# [TEXTE À LIRE]
▬▬▬▬▬▬

©Tania Habjouqa
« d’où j’écris, tu me demandes d’où j’écris mort / à ce point ? j’écris de Gaza-Donzy octobre 23 »
Ecrit entre octobre et décembre 2023, ça va bien dans la pluie glacée ? est un livre inquiet, souvent désespéré.
Après flirt avec elle (2023) où le poète évoquait la guerre en Ukraine, ce dernier ouvrage non moins empathique avec les massacrés est hanté par la situation dramatique à Gaza.
Dans la forme souple et dynamique qui est la sienne – des paragraphes conçus comme des blocs de paroles/choses vues/confidences/échanges (sur la Déclaration des droits de l’homme et du citoyen de 1789 puis 1948 avec le philosophe ami Hadrien France-Lanord) commençant sans transition, parfois au milieu d’un propos dont nous ne pourrons qu’imaginer le début -, Dominique Fourcade s’interroge sur l’inconnaissable et la notion d’identité, souvent ravageuse, ou fausse, illusoire.

▬▬▬▬▬▬

# [CONSIGNE A]
Traduisez en anglais cette phrase du texte sur le livre de Dominique Fourcade : « Après flirt avec elle (2023) où le poète évoquait la guerre en Ukraine, ce dernier ouvrage non moins empathique avec les massacrés est hanté par la situation dramatique à Gaza. »
# [CONSIGNE B]
Écrivez la suite du texte sur le livre de Dominique Fourcade, en partant de sa dernière phrase.

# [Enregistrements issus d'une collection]

▬▬▬▬▬▬

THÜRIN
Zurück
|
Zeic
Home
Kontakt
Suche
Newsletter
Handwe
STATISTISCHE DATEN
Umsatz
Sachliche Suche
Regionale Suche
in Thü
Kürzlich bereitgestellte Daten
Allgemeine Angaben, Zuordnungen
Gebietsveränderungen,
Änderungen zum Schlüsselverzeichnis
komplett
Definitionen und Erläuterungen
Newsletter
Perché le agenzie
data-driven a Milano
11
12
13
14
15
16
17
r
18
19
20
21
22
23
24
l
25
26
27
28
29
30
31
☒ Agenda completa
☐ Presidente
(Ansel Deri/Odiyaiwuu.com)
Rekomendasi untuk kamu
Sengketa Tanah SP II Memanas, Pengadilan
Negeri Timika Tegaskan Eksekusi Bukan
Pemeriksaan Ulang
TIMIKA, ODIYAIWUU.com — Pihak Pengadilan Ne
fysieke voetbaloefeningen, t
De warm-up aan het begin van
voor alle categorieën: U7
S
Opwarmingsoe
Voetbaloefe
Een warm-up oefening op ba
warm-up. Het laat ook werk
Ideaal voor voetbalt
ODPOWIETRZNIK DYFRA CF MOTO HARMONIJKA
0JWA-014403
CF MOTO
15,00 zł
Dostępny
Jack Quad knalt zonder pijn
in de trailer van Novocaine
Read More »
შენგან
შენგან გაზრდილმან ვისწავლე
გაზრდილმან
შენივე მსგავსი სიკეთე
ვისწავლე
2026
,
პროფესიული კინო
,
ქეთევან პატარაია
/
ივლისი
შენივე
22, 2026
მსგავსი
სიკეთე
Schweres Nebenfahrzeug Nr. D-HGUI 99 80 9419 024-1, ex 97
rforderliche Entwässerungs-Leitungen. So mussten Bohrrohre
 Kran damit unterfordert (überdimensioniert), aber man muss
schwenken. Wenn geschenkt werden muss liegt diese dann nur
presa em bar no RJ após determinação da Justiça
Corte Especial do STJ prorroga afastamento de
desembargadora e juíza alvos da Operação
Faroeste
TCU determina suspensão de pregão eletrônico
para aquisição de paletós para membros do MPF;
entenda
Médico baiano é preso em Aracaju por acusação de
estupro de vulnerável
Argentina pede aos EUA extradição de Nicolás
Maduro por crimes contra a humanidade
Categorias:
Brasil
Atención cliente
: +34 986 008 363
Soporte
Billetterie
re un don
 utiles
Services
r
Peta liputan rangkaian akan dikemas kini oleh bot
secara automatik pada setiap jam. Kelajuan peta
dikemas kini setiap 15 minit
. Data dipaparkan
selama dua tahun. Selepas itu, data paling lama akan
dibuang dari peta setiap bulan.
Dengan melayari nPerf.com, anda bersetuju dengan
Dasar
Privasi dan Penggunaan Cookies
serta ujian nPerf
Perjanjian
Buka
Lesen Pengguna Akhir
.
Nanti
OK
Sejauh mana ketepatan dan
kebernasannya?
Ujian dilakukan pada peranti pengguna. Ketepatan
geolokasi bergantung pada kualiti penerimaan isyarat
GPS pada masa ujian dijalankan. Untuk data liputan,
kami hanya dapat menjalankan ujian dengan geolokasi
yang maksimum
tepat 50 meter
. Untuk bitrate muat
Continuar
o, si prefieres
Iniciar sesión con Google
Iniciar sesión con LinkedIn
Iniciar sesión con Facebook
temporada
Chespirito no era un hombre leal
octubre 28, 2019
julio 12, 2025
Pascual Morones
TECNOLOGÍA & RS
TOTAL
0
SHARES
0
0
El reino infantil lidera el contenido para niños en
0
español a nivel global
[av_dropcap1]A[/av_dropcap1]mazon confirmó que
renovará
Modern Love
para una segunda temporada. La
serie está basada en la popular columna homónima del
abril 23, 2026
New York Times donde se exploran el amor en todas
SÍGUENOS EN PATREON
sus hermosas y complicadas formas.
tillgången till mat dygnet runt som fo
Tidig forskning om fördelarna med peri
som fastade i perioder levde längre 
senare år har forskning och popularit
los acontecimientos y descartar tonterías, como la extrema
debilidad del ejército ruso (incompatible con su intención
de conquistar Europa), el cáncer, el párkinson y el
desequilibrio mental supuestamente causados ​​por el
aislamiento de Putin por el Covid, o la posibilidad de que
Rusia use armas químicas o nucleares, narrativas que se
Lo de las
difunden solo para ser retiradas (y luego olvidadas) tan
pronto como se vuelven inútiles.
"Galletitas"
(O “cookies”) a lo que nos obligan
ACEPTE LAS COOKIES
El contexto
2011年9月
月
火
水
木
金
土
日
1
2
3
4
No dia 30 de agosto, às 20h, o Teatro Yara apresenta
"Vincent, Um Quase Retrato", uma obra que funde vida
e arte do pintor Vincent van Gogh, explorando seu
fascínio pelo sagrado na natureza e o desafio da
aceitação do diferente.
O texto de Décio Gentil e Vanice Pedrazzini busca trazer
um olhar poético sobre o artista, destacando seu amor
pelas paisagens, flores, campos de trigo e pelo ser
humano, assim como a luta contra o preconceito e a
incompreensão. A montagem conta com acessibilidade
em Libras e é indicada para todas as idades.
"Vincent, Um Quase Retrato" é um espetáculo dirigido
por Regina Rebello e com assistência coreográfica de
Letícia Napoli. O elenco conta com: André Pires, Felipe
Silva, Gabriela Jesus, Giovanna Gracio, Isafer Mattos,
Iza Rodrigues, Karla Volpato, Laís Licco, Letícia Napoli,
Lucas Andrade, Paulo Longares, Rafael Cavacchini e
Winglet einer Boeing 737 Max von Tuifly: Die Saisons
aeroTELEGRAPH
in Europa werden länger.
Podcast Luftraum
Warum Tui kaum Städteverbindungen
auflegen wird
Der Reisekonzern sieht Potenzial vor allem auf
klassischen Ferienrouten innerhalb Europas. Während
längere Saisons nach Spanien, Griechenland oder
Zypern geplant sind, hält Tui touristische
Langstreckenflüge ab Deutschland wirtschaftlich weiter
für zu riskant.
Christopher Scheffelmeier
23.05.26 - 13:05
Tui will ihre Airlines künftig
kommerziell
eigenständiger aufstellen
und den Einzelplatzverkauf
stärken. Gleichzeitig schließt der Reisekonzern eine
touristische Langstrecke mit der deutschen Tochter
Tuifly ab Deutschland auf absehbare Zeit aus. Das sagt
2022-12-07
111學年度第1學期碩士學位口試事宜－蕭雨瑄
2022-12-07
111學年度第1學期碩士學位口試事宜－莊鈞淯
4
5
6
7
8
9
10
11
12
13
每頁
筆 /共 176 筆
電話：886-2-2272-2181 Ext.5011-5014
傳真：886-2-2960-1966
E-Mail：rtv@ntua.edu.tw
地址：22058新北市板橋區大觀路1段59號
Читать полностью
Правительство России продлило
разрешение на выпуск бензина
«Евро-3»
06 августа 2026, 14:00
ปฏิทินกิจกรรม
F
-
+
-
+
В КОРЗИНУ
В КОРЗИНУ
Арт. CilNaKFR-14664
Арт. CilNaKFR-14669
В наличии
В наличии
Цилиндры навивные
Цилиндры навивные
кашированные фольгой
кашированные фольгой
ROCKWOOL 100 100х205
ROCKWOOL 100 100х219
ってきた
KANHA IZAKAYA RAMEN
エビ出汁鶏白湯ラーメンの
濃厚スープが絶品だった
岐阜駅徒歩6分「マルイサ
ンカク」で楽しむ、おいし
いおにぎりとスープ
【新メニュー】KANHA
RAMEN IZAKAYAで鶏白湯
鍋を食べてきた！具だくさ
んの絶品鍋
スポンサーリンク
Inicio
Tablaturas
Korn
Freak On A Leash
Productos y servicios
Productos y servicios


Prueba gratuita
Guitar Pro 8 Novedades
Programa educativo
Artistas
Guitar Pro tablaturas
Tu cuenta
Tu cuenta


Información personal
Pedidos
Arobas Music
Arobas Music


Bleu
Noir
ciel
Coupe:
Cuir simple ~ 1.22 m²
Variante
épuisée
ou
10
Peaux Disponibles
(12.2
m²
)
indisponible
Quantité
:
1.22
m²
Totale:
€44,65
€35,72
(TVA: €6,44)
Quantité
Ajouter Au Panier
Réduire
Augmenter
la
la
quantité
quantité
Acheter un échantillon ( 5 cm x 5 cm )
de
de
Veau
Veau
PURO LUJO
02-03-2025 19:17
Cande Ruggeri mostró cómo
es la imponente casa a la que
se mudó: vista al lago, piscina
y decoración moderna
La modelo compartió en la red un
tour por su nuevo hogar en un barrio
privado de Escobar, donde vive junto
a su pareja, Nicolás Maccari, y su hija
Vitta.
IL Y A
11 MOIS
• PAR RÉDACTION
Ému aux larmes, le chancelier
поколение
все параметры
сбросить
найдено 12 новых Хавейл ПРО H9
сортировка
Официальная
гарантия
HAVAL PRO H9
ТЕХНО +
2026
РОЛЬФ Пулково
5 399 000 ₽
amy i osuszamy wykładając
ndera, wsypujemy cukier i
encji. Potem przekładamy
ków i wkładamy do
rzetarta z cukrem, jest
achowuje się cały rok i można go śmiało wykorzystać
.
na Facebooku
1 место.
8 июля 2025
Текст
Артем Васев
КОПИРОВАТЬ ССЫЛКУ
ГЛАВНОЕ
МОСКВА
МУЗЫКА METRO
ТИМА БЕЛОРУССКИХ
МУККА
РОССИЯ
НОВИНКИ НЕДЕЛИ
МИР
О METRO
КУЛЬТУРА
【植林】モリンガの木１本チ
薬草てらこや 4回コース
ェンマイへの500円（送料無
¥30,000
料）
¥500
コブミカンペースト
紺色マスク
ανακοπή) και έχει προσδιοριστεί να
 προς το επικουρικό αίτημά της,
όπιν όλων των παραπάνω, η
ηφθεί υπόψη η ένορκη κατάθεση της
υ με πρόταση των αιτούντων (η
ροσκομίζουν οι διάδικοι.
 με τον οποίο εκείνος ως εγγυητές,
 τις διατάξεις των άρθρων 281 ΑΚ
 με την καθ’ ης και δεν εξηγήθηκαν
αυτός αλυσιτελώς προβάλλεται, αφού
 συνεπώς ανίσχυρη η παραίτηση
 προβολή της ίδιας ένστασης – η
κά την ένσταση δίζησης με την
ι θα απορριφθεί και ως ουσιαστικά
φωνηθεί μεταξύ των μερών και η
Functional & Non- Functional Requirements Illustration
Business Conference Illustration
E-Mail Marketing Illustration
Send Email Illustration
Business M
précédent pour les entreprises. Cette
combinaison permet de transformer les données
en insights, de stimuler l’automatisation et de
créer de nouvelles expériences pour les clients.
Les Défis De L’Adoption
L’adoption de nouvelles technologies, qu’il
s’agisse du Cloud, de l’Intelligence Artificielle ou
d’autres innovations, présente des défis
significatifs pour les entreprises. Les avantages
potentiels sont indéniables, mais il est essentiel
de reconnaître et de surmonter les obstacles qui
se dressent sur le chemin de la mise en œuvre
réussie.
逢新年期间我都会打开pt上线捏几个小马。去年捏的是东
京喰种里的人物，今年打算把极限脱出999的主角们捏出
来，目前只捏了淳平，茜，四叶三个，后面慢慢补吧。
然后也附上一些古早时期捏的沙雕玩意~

▬▬▬▬▬▬

# [RÉSULTAT A]
After flirt avec elle (2023), in which the poet evoked the war in Ukraine, this latest work, no less empathetic toward the massacred, is haunted by the dramatic situation in Gaza.

# [RÉSULTAT B]
Le contexte géopolitique conduit la douloureuse inspiration, mais aussi la perspective de la mort individuelle, invitant à brasser et élucider, mais sans s’appesantir, les coordonnées d’une existence, comme celles du mal contemporain.
Le néant nous frappe encore, la fameuse phrase de Kafka sur les nécessités de l’écriture, rappelée ici, semblant plus que jamais actuelle : faire un bond hors du rang des meurtriers.
Il y a la guerre – espèce en voie d’expansion -, mais, heureusement, il y a encore le sexe, les visions, l’archéopoétique : « ma mère / à la vulve d’argent / miel de sycomore / je lapais »
Il y a du talk over chez Fourcade, un écrivain de pas moins de quarante ans d’âge (Le ciel pas d’angle date chez P.O.L de 1983) peut se le permettre – la tourbe, ce matériau si pauvre, si riche, ou simplement la matière de la réalité, ne fait-elle pas aujourd’hui la fortune de l’Ecosse ?
« les mots je ne me blottis pas contre eux, ni eux ne se blottissent contre moi, notre relation amoureuse est d’un autre ordre. relève de l’électricité »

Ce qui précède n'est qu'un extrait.